Directive: Once the line containing "finns i många länder. EU:s minimil" is found, please copy it and all lines after it through the end of the records, exactly, leaving out pictures.

----- Data for this task

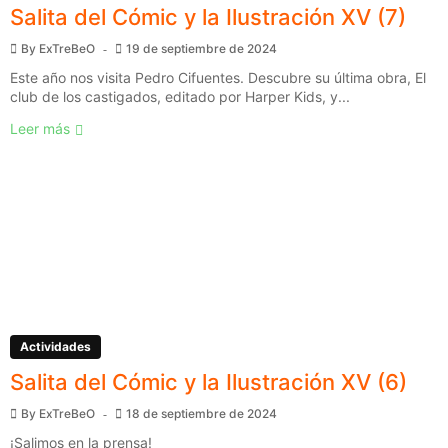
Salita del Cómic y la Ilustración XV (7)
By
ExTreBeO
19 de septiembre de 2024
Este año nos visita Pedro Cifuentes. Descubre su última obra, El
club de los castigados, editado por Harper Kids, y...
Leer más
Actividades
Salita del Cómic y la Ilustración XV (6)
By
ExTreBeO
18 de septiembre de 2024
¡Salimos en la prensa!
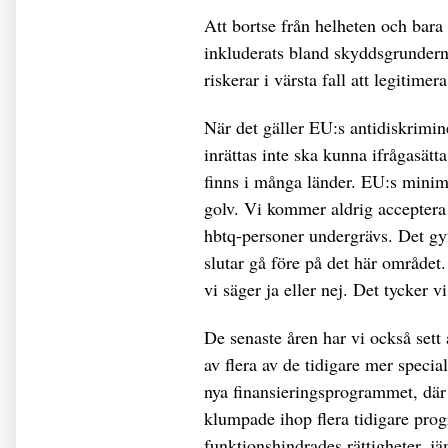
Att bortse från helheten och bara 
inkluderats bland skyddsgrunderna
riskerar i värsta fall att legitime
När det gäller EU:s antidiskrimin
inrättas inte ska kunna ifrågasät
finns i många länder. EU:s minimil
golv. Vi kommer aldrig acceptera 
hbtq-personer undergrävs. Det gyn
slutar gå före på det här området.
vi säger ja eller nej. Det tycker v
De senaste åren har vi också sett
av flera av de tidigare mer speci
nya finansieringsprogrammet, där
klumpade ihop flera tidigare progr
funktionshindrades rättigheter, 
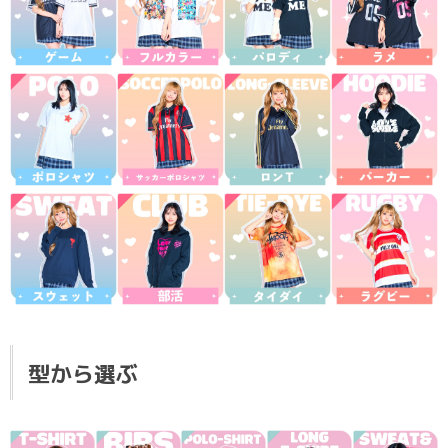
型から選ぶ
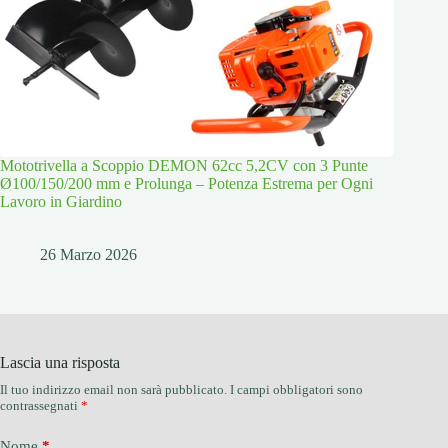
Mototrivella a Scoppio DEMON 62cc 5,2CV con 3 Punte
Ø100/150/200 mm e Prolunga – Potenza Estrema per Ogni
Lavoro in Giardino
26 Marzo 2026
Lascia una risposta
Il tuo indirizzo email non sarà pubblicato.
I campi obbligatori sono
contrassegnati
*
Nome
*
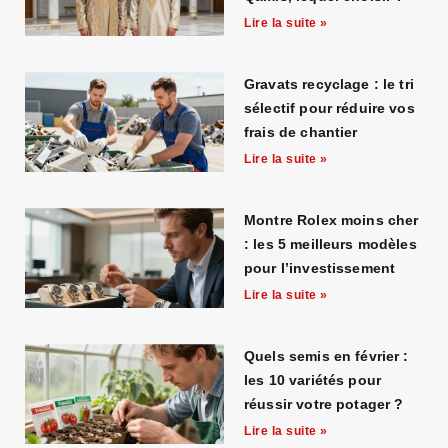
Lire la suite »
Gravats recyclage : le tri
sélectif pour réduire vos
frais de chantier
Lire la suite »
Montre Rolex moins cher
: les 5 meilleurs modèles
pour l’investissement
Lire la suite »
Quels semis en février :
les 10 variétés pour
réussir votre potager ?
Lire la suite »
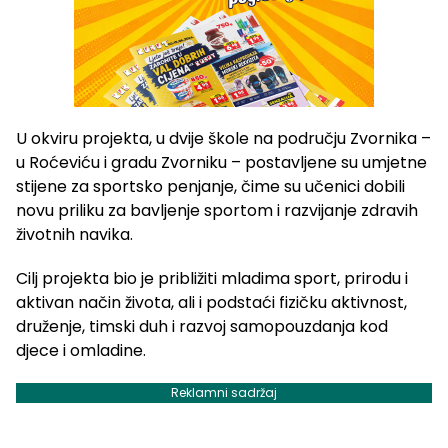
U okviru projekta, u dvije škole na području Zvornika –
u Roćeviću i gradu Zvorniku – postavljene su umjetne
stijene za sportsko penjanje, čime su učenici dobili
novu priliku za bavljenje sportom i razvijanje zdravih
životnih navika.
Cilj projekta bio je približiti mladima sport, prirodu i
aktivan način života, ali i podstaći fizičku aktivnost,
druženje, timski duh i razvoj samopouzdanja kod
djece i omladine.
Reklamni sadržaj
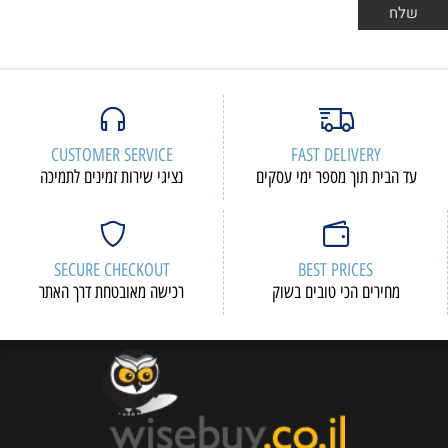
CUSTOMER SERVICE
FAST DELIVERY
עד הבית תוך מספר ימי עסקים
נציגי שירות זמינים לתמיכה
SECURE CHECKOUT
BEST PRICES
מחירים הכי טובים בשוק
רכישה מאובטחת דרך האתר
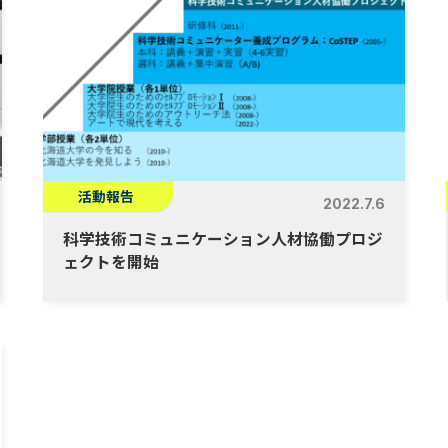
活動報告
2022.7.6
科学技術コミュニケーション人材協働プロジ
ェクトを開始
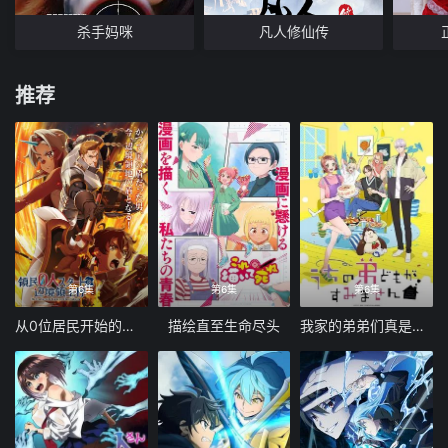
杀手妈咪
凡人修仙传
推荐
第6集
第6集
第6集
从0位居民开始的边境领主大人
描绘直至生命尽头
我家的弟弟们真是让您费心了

----------

Answer to the exercise:
finns i många länder. EU:s minimil
golv. Vi kommer aldrig acceptera 
hbtq-personer undergrävs. Det gyn
slutar gå före på det här området.
vi säger ja eller nej. Det tycker v
De senaste åren har vi också sett
av flera av de tidigare mer speci
nya finansieringsprogrammet, där
klumpade ihop flera tidigare progr
funktionshindrades rättigheter, 
型から選ぶ
Mototrivella a Scoppio DEMON 62cc 5,2CV con 3 Punte
Ø100/150/200 mm e Prolunga – Potenza Estrema per Ogni
Lavoro in Giardino
26 Marzo 2026
Lascia una risposta
Il tuo indirizzo email non sarà pubblicato.
I campi obbligatori sono
contrassegnati
*
Nome
*
Lire la suite »
Gravats recyclage : le tri
sélectif pour réduire vos
frais de chantier
Lire la suite »
Montre Rolex moins cher
: les 5 meilleurs modèles
pour l’investissement
Lire la suite »
Quels semis en février :
les 10 variétés pour
réussir votre potager ?
Lire la suite »
U okviru projekta, u dvije škole na području Zvornika –
u Roćeviću i gradu Zvorniku – postavljene su umjetne
stijene za sportsko penjanje, čime su učenici dobili
novu priliku za bavljenje sportom i razvijanje zdravih
životnih navika.
Cilj projekta bio je približiti mladima sport, prirodu i
aktivan način života, ali i podstaći fizičku aktivnost,
druženje, timski duh i razvoj samopouzdanja kod
djece i omladine.
Reklamni sadržaj
CUSTOMER SERVICE
FAST DELIVERY
עד הבית תוך מספר ימי עסקים
נציגי שירות זמינים לתמיכה
SECURE CHECKOUT
BEST PRICES
מחירים הכי טובים בשוק
רכישה מאובטחת דרך האתר
活動報告
2022.7.6
科学技術コミュニケーション人材協働プロジ
ェクトを開始
杀手妈咪
凡人修仙传
推荐
第6集
第6集
第6集
从0位居民开始的边境领主大人
描绘直至生命尽头
我家的弟弟们真是让您费心了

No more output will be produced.